National Gay & Lesbian Task Force Executive Director Matt Foreman was much more blunt. "It’s pretty obvious what led to this: fear and loathing of a person who was HIV positive, transgender and an immigrant," he said. "We should be ashamed of our government and the violence it inflicts with our tax dollars."
Arellano’s family and Bienestar plan to hold a vigil in Los Angeles on Monday.
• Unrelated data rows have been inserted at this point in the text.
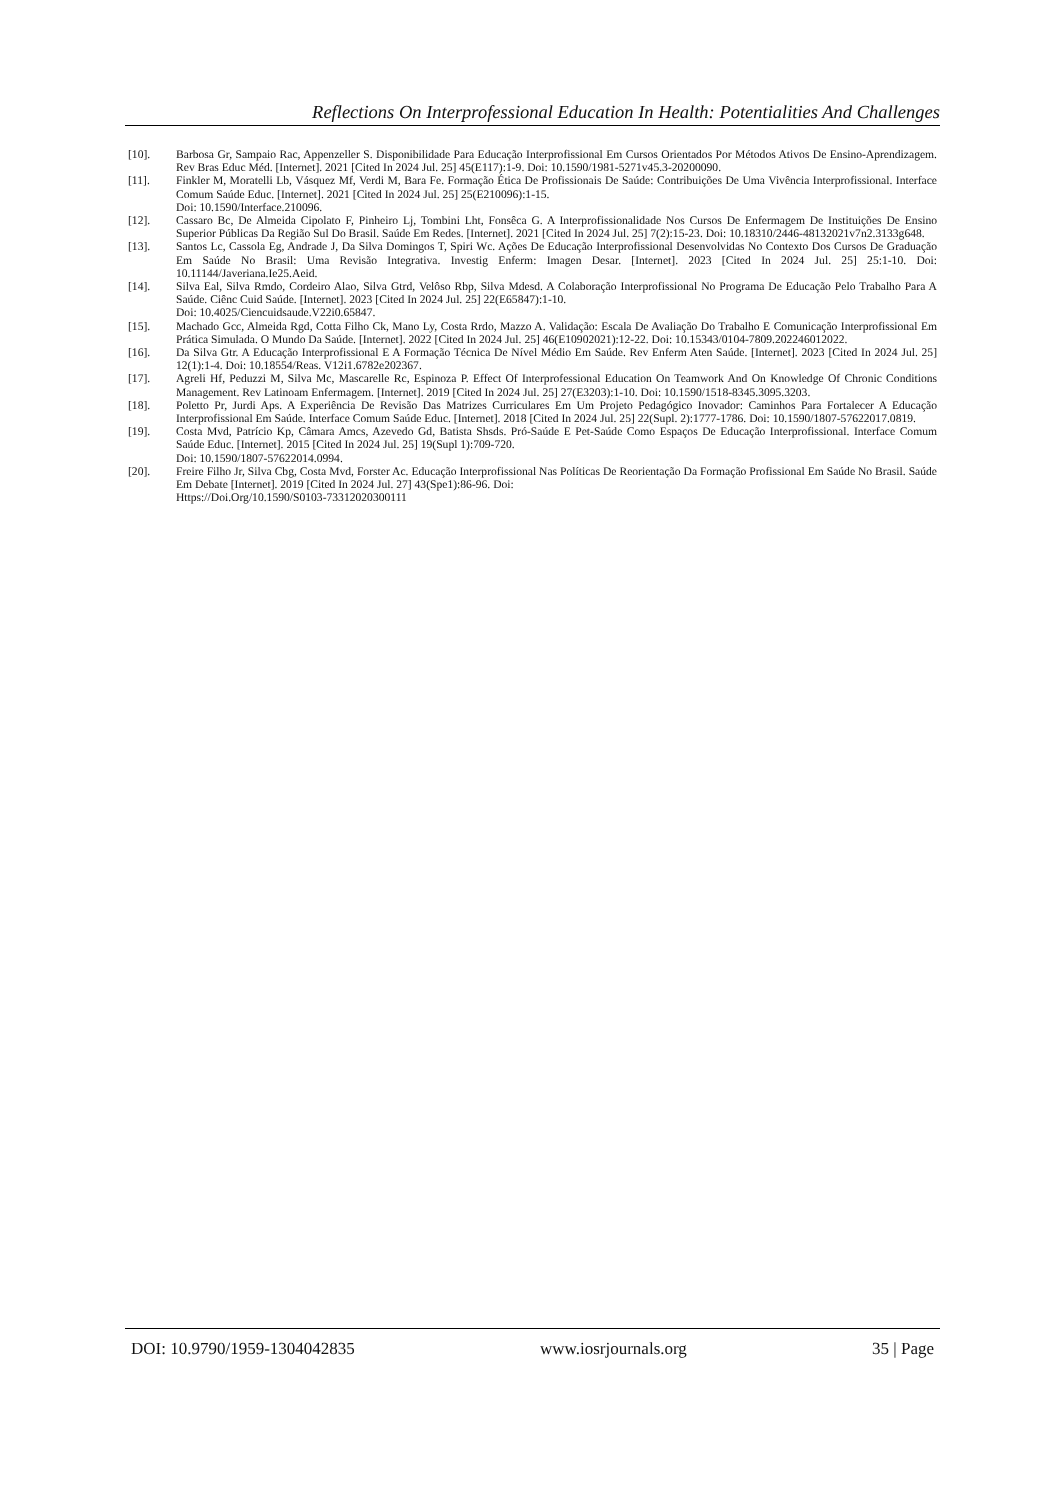Reflections On Interprofessional Education In Health: Potentialities And Challenges
[10]. Barbosa Gr, Sampaio Rac, Appenzeller S. Disponibilidade Para Educação Interprofissional Em Cursos Orientados Por Métodos Ativos De Ensino-Aprendizagem. Rev Bras Educ Méd. [Internet]. 2021 [Cited In 2024 Jul. 25] 45(E117):1-9. Doi: 10.1590/1981-5271v45.3-20200090.
[11]. Finkler M, Moratelli Lb, Vásquez Mf, Verdi M, Bara Fe. Formação Ética De Profissionais De Saúde: Contribuições De Uma Vivência Interprofissional. Interface Comum Saúde Educ. [Internet]. 2021 [Cited In 2024 Jul. 25] 25(E210096):1-15.
Doi: 10.1590/Interface.210096.
[12]. Cassaro Bc, De Almeida Cipolato F, Pinheiro Lj, Tombini Lht, Fonsêca G. A Interprofissionalidade Nos Cursos De Enfermagem De Instituições De Ensino Superior Públicas Da Região Sul Do Brasil. Saúde Em Redes. [Internet]. 2021 [Cited In 2024 Jul. 25] 7(2):15-23. Doi: 10.18310/2446-48132021v7n2.3133g648.
[13]. Santos Lc, Cassola Eg, Andrade J, Da Silva Domingos T, Spiri Wc. Ações De Educação Interprofissional Desenvolvidas No Contexto Dos Cursos De Graduação Em Saúde No Brasil: Uma Revisão Integrativa. Investig Enferm: Imagen Desar. [Internet]. 2023 [Cited In 2024 Jul. 25] 25:1-10. Doi: 10.11144/Javeriana.Ie25.Aeid.
[14]. Silva Eal, Silva Rmdo, Cordeiro Alao, Silva Gtrd, Velôso Rbp, Silva Mdesd. A Colaboração Interprofissional No Programa De Educação Pelo Trabalho Para A Saúde. Ciênc Cuid Saúde. [Internet]. 2023 [Cited In 2024 Jul. 25] 22(E65847):1-10.
Doi: 10.4025/Ciencuidsaude.V22i0.65847.
[15]. Machado Gcc, Almeida Rgd, Cotta Filho Ck, Mano Ly, Costa Rrdo, Mazzo A. Validação: Escala De Avaliação Do Trabalho E Comunicação Interprofissional Em Prática Simulada. O Mundo Da Saúde. [Internet]. 2022 [Cited In 2024 Jul. 25] 46(E10902021):12-22. Doi: 10.15343/0104-7809.202246012022.
[16]. Da Silva Gtr. A Educação Interprofissional E A Formação Técnica De Nível Médio Em Saúde. Rev Enferm Aten Saúde. [Internet]. 2023 [Cited In 2024 Jul. 25] 12(1):1-4. Doi: 10.18554/Reas. V12i1.6782e202367.
[17]. Agreli Hf, Peduzzi M, Silva Mc, Mascarelle Rc, Espinoza P. Effect Of Interprofessional Education On Teamwork And On Knowledge Of Chronic Conditions Management. Rev Latinoam Enfermagem. [Internet]. 2019 [Cited In 2024 Jul. 25] 27(E3203):1-10. Doi: 10.1590/1518-8345.3095.3203.
[18]. Poletto Pr, Jurdi Aps. A Experiência De Revisão Das Matrizes Curriculares Em Um Projeto Pedagógico Inovador: Caminhos Para Fortalecer A Educação Interprofissional Em Saúde. Interface Comum Saúde Educ. [Internet]. 2018 [Cited In 2024 Jul. 25] 22(Supl. 2):1777-1786. Doi: 10.1590/1807-57622017.0819.
[19]. Costa Mvd, Patrício Kp, Câmara Amcs, Azevedo Gd, Batista Shsds. Pró-Saúde E Pet-Saúde Como Espaços De Educação Interprofissional. Interface Comum Saúde Educ. [Internet]. 2015 [Cited In 2024 Jul. 25] 19(Supl 1):709-720.
Doi: 10.1590/1807-57622014.0994.
[20]. Freire Filho Jr, Silva Cbg, Costa Mvd, Forster Ac. Educação Interprofissional Nas Políticas De Reorientação Da Formação Profissional Em Saúde No Brasil. Saúde Em Debate [Internet]. 2019 [Cited In 2024 Jul. 27] 43(Spe1):86-96. Doi:
Https://Doi.Org/10.1590/S0103-73312020300111
DOI: 10.9790/1959-1304042835 www.iosrjournals.org 35 | Page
Her death and the movement’s overall response to it reflect the impact the broader immigration debate continues to have among LGBT activists and organizations at the local, state and national level.
The Human Rights Campaign, the Gay & Lesbian Alliance Against Defamation and Lambda Legal are among the groups that have used their resources and even staff to highlight this issue among their various constituencies. Some within the movement, however, have questioned this strategy.
Blogger Jasmyne Cannick sparked widespread outrage in April 2006 after she argued LGBT people should receive equality before immigrants. More than 50 activists from across the country condemned Cannick’s comments in an open letter which the Advocate published a week after it ran her column.
"We reject any attempts to pit the struggle of multiple communities against each other," the statement read. "This strategy has always been used to divide oppressed groups from coming together to work in coalition."
Neilson added she feels Arellano’s death provides the movement with yet another opportunity to raise awareness of the plight of many LGBT and HIV-positive immigrants who remain in federal custody.
" These folks are often just in the shadows," she said. "A lot of our own are caught up in the net and subject to particular vulnerabilities."
Silverman agreed. "This particular case points to policy changes that are needed," he said. "The movement and various organizations in the movement need to put pressure on the government and ICE to come clean about what happened here."